There are things that happen in life be they big or small, that you don’t fully appreciate while they’re occurring only understand their inherent and long-lasting impact after-the-fact. With music, it’s often an album that you clean to, work to, hey, maybe even sleep to; it’s not immediately engrossing yet you find yourself returning to it every time you undertake said chore, and singing it in your head in-between.

Native Speaker, the debut album from Montreal-based band Braids, is one such record. Which, rather than being to its detriment (as such a description might imply) the eight tracks of Canadian dream-pop wash over you immediately, and through you for hours following. A lot of it is to do with structure, of both the band and the tracks. Traditional in format for an alternative band – drums, bass, guitar, keyboard, vocals – Braids have effortlessly distilled each instrumental part down to it’s core which is not only an attribute that belies the age of this band (together for just four years, forming at 18 years old) but one that imbues the album with finite melodies that utilize the boundaries of each individual instrument to create a unique whole. Furthermore each member slowly but surely brings their part to the table throughout each track, and together Braids create a pool of lilting, light fingered melodies underpinned by organic and minimal percussion. Take lead single ‘Lemonade’ for instance. A sprightly loop and tribal drum beat, as if pacing themselves, slowly gather momentum until vocalist Raphaelle Standell-Preston enters the fold, and it’s game on.
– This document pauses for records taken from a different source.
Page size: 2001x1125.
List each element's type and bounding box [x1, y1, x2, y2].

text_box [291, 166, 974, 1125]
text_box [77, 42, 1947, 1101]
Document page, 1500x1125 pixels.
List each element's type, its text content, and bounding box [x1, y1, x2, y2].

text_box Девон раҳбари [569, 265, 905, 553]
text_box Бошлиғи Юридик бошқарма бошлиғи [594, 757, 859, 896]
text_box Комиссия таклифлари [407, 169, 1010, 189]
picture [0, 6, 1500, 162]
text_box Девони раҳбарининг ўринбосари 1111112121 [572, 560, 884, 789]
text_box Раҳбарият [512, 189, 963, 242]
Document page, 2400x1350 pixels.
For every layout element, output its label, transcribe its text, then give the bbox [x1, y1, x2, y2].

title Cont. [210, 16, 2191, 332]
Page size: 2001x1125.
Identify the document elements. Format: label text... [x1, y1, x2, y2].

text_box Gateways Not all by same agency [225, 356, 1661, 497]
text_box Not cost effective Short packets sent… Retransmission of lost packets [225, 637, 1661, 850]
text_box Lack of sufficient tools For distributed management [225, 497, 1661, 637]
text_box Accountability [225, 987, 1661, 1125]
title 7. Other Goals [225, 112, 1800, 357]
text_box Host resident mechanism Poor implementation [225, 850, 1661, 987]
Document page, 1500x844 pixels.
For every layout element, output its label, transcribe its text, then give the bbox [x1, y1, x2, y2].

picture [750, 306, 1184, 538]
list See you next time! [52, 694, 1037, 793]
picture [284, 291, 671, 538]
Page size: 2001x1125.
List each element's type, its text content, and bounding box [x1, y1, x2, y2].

Kate Bush-like in her delivery and one of the poignant features of Braids, Preston’s off kilter, idiosyncratic lyrics cajole the rest of the band, harmonizing vocals included, to a cacophonous climax that is hyperactive in its delivery yet soothing and downright captivating in its aftermath.

The water references rife through this review (and in the descriptions of the band online) are an apt summation of Braids: a band for whom a quick dip leaves you with a satisfying amount of water reverberating around in your ears, regardless of whether you knew it was going in or not.